Data items
══════════
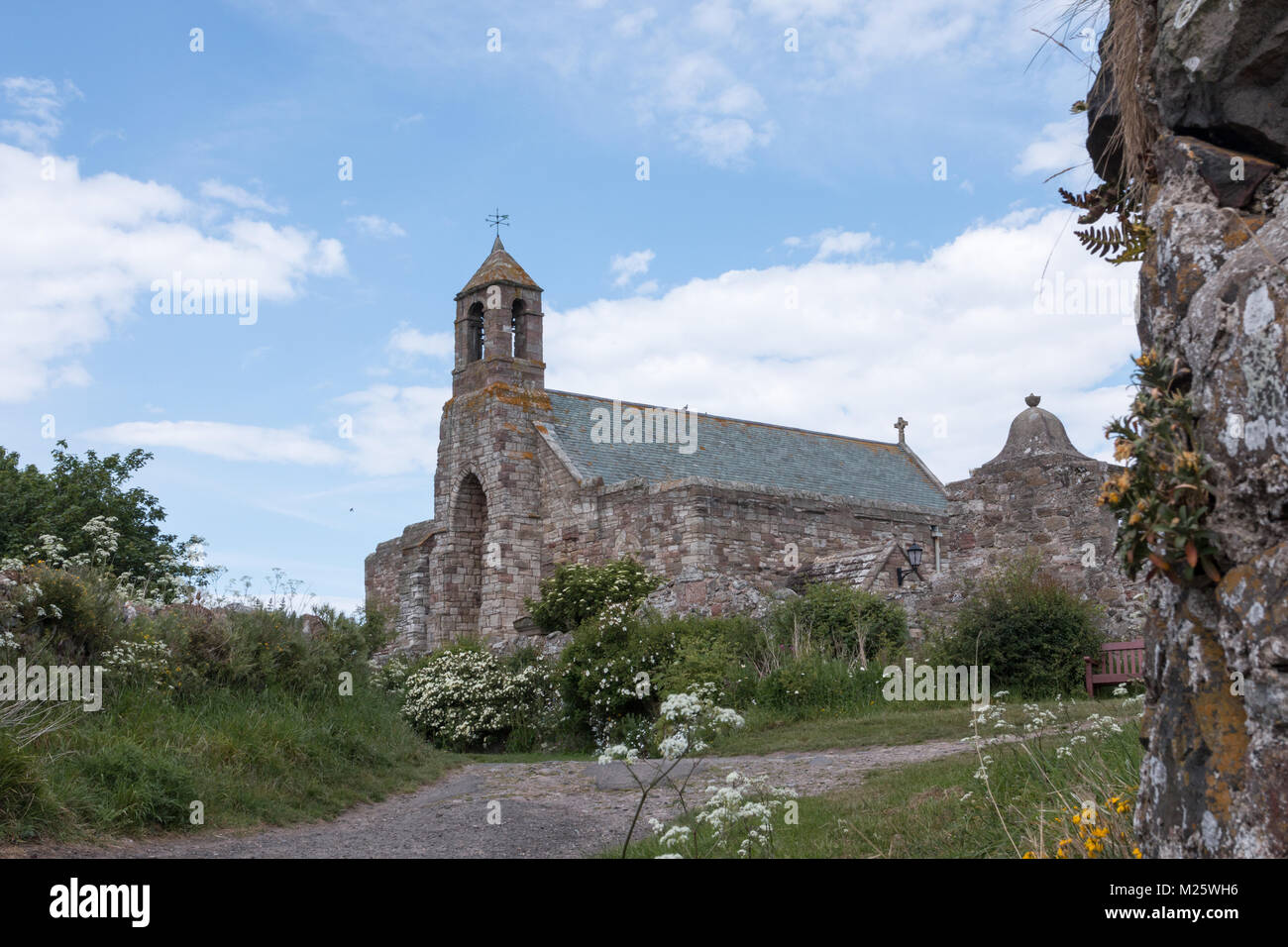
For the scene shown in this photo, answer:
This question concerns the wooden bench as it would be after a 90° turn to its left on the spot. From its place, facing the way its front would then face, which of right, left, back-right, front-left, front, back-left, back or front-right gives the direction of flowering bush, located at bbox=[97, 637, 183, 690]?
right

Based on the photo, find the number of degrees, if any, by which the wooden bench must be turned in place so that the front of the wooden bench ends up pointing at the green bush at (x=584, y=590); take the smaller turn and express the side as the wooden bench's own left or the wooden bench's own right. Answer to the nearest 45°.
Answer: approximately 90° to the wooden bench's own right

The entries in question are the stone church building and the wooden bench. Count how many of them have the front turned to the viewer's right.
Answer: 0

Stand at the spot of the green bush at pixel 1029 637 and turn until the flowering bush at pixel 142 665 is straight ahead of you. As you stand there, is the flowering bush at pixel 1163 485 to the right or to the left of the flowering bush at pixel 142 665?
left

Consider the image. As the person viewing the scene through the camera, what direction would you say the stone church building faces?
facing the viewer and to the left of the viewer

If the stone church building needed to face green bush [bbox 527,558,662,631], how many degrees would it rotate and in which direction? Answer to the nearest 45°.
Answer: approximately 45° to its left

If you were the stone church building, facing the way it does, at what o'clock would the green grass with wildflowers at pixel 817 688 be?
The green grass with wildflowers is roughly at 10 o'clock from the stone church building.

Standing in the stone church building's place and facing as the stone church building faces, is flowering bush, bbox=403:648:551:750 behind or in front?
in front

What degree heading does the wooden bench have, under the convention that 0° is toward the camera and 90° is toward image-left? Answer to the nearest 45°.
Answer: approximately 45°
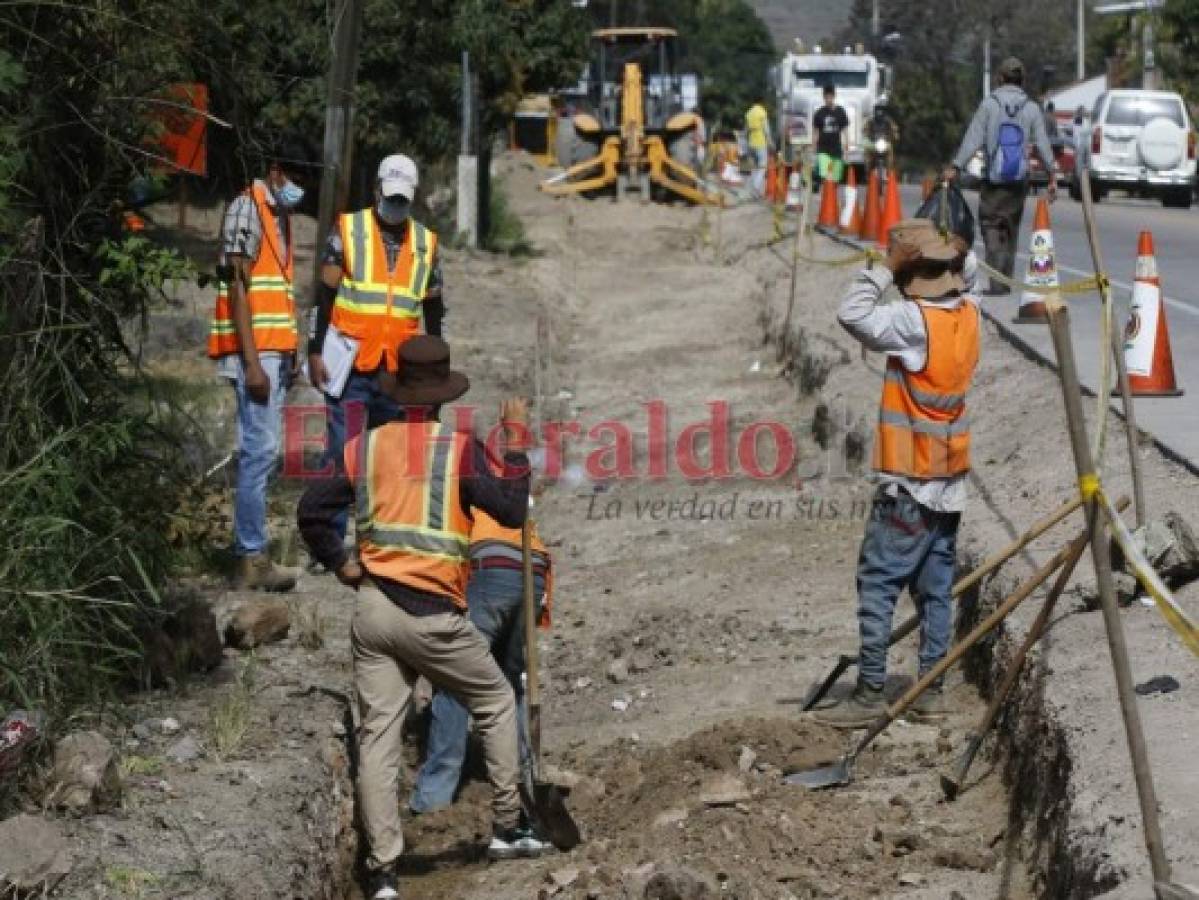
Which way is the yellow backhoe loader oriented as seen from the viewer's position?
away from the camera

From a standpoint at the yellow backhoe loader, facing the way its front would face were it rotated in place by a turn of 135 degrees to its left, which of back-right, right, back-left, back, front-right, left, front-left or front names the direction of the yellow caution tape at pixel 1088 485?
front-left

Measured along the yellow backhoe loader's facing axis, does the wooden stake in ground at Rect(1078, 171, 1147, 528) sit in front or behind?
behind

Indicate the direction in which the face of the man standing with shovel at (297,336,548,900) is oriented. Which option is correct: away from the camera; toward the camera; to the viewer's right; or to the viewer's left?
away from the camera

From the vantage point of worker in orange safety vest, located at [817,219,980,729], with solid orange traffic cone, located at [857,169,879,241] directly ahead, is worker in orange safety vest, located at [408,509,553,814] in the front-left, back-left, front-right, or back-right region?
back-left

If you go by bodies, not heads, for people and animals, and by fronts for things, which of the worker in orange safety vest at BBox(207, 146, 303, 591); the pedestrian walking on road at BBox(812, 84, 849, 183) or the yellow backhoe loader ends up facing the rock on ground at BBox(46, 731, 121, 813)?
the pedestrian walking on road

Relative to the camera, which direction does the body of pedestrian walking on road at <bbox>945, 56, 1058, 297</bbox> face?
away from the camera

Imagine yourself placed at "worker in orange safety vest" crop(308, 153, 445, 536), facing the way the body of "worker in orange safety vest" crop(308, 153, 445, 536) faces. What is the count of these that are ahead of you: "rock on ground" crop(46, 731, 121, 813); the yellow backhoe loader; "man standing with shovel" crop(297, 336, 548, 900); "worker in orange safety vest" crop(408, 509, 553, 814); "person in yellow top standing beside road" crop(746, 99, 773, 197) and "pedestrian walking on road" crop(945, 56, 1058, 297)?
3

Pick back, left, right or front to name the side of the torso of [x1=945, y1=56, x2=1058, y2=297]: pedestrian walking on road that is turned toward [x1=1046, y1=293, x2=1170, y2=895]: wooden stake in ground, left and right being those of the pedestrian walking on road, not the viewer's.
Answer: back

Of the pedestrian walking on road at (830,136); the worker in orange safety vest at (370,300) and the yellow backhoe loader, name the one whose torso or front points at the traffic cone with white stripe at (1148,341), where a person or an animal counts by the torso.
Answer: the pedestrian walking on road

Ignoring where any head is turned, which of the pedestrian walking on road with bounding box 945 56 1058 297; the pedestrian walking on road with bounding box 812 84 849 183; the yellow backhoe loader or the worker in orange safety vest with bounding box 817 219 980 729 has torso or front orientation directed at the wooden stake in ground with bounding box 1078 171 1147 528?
the pedestrian walking on road with bounding box 812 84 849 183

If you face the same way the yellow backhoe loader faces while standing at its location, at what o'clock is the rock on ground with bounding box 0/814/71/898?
The rock on ground is roughly at 6 o'clock from the yellow backhoe loader.

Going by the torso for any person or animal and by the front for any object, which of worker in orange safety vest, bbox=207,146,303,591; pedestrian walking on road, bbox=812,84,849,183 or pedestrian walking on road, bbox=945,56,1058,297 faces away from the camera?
pedestrian walking on road, bbox=945,56,1058,297
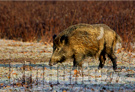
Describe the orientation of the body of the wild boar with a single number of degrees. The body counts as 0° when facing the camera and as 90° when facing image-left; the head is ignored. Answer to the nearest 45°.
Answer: approximately 90°
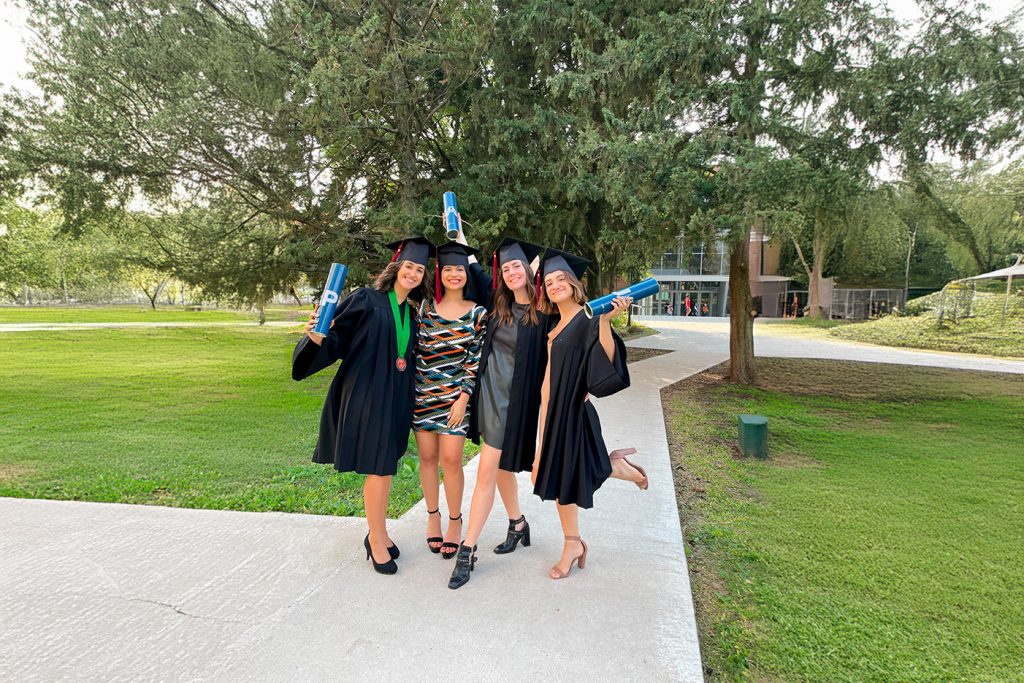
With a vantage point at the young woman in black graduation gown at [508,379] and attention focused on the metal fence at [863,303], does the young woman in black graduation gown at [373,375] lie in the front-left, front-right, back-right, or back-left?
back-left

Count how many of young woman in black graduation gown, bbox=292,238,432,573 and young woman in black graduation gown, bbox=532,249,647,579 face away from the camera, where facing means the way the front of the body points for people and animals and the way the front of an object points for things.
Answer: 0

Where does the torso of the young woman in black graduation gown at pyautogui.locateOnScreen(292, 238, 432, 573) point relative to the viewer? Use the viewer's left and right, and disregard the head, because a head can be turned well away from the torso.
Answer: facing the viewer and to the right of the viewer

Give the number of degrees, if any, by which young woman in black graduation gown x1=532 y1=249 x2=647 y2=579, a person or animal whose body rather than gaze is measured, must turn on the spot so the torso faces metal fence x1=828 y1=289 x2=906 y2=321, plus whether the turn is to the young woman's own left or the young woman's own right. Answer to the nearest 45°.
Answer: approximately 180°

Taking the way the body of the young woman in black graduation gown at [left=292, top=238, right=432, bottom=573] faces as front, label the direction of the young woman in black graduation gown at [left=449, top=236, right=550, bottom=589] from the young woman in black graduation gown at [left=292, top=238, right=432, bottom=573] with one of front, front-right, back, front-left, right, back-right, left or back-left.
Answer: front-left

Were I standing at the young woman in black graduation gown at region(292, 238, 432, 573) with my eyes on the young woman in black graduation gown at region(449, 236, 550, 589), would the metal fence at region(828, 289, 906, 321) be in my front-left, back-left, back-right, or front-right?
front-left

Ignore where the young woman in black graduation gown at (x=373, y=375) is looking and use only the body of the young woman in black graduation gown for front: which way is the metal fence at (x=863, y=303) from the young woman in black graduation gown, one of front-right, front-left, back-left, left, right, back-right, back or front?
left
══════════
Edit the data above by changing every "metal fence" to "iron railing" and leaving everything else as it is. Leave the pictures out of your answer.

■ **Task answer**:
For the scene shown in this photo, answer:
This question concerns the wooden bench as it would be after a 90° turn to its left on the spot. From its place, facing the way its front would then face, which of right, left, back-right, front-left, front, back-left, back or front-right gives the direction of flowering bush, located at bbox=[97, 637, 183, 690]?
right

Based on the photo, find the number of degrees, if any, by which the wooden bench must be turned in place so that the front of the wooden bench ends up pointing at the green bush at (x=584, y=590); take the smaller turn and express the side as the wooden bench's own left or the wooden bench's own right. Answer to the nearest 45°.
Answer: approximately 90° to the wooden bench's own right

The entries in question are the stone church building and the wooden bench. Count how many of them have the front turned to the viewer's right.
Answer: 0

Stand at the spot of the green bush at pixel 1029 637 and turn until the flowering bush at pixel 142 665 is straight ahead of you. As you stand there, is the flowering bush at pixel 1163 485 to the right or to the left of the flowering bush at pixel 142 665?
left

Consider the image. As the person viewing the scene through the camera, what direction would you say the stone church building faces?
facing the viewer and to the left of the viewer

If the stone church building needed to face green bush [bbox 527,558,662,631], how many degrees would it rotate and in which direction? Answer to the nearest 45°.
Answer: approximately 45° to its left

If you were the stone church building, facing the way it does, at what o'clock would the green grass with wildflowers at pixel 817 688 be?
The green grass with wildflowers is roughly at 10 o'clock from the stone church building.

Standing in the stone church building's place and facing as the stone church building faces, is flowering bush, bbox=403:648:551:750 behind or in front?
in front

What degree heading does the wooden bench have, under the convention that 0° is toward the camera and 90° is toward image-left? Answer to the nearest 45°.
Answer: approximately 45°
Which way is the yellow backhoe loader oriented as seen from the viewer's position?
away from the camera

From a standpoint at the yellow backhoe loader, facing the way its front would face were it rotated in place by a turn of 135 degrees to its left, which of back-right, right, back-left, back, front-right, left, front-left or front names the direction of the yellow caution tape at pixel 1088 485?
front-left

Measured along the yellow backhoe loader's facing axis, does the wooden stake in ground at Rect(1078, 171, 1147, 528) sit in front or behind?
behind

Indicate the direction in which the face of the man standing with shovel at (297,336,548,900) is oriented. Which option is correct: away from the camera; toward the camera; to the viewer's right; or to the viewer's left?
away from the camera

From the vantage point of worker in orange safety vest, located at [817,219,980,729], with solid orange traffic cone, located at [857,169,879,241] directly ahead, is worker in orange safety vest, located at [408,509,553,814] in the front-left, back-left, front-right, or back-right region?
back-left

If you go by bodies, not heads, for people and animals, and by fronts for things, which of the worker in orange safety vest at BBox(207, 146, 303, 591); the pedestrian walking on road at BBox(812, 84, 849, 183) or the yellow backhoe loader ends up facing the rock on ground at BBox(46, 731, 121, 813)?
the pedestrian walking on road

Relative to the camera, which direction does the body of pedestrian walking on road at <bbox>945, 56, 1058, 297</bbox> face?
away from the camera

Imagine yourself placed at "worker in orange safety vest" crop(308, 153, 445, 536), facing the way the body of "worker in orange safety vest" crop(308, 153, 445, 536) faces. What is the count of these that are ahead of you: "rock on ground" crop(46, 731, 121, 813); the yellow backhoe loader; "man standing with shovel" crop(297, 336, 548, 900); "worker in orange safety vest" crop(408, 509, 553, 814); "person in yellow top standing beside road" crop(746, 99, 773, 197) and "pedestrian walking on road" crop(945, 56, 1058, 297)?
3

Pick back, left, right or front to name the side of the torso of [x1=945, y1=56, x2=1058, y2=297]: pedestrian walking on road that is turned toward [x1=1046, y1=293, x2=1170, y2=895]: wooden stake in ground, left and right being those of the pedestrian walking on road, not the viewer's.
Answer: back

Of the pedestrian walking on road at (830,136); the worker in orange safety vest at (370,300) and the yellow backhoe loader, name the one whose torso or front points at the traffic cone with white stripe at (1148,341), where a person or an animal counts by the torso.
Answer: the pedestrian walking on road

Ignoring where any head is turned, which of the pedestrian walking on road with bounding box 945 56 1058 297; the pedestrian walking on road with bounding box 812 84 849 183; the yellow backhoe loader or the worker in orange safety vest with bounding box 817 219 980 729 has torso or front orientation directed at the wooden stake in ground with bounding box 1078 171 1147 528?
the pedestrian walking on road with bounding box 812 84 849 183

If you face the same way the yellow backhoe loader faces while standing at its location, at what o'clock is the rock on ground with bounding box 0/814/71/898?
The rock on ground is roughly at 6 o'clock from the yellow backhoe loader.

Going by the torso for any person or animal and by the front for any object, which of worker in orange safety vest, bbox=207,146,303,591; pedestrian walking on road, bbox=812,84,849,183 or pedestrian walking on road, bbox=945,56,1058,297 faces away from the camera?
pedestrian walking on road, bbox=945,56,1058,297
Describe the orientation of the body of the wild boar with a single number of degrees. The body counts as 0° when facing the camera and as 90° when facing image-left; the head is ignored. Answer to the nearest 45°.
Answer: approximately 90°
With a vantage point at the young woman in black graduation gown at [508,379] and attention focused on the iron railing at [863,303], does the young woman in black graduation gown at [373,375] lie in the front-left, front-right, back-right, or back-left?
back-left

Count how many of young woman in black graduation gown, bbox=292,238,432,573 and young woman in black graduation gown, bbox=532,249,647,579 face away from the camera, where facing means the way the front of the body points for people and animals and the way the front of an object points for things.
Answer: 0

Where does the torso of the young woman in black graduation gown at pyautogui.locateOnScreen(292, 238, 432, 573) point relative to the viewer? Use the viewer's left and right, and disregard the head, because a head can be turned well away from the torso.
Answer: facing the viewer and to the right of the viewer

Give the number of degrees, if any, by which young woman in black graduation gown x1=532 y1=249 x2=647 y2=579, a person or animal whose body rather than gaze is measured, must turn on the spot so the torso faces iron railing x1=828 y1=289 x2=906 y2=321, plus whether the turn is to the young woman's own left or the young woman's own right. Answer to the nearest 45°.
Answer: approximately 180°

Taking the way the body of the young woman in black graduation gown at [left=292, top=238, right=432, bottom=573] faces as front, label the direction of the young woman in black graduation gown at [left=449, top=236, right=550, bottom=589] from the young woman in black graduation gown at [left=292, top=238, right=432, bottom=573] with one of front, front-right, back, front-left, right, back-right, left or back-left.
Answer: front-left

Were I standing at the young woman in black graduation gown at region(292, 238, 432, 573) with my eyes on the young woman in black graduation gown at region(449, 236, 550, 589), would the iron railing at region(828, 289, 906, 321) be in my front-left, back-left, back-right, or front-right?
front-left

Ignore where the young woman in black graduation gown at (x=373, y=375) is looking and use only the body of the young woman in black graduation gown for front: which way is the iron railing at (x=863, y=303) from the young woman in black graduation gown, one of front-right, front-left, back-left, left, right, back-right, back or front?
left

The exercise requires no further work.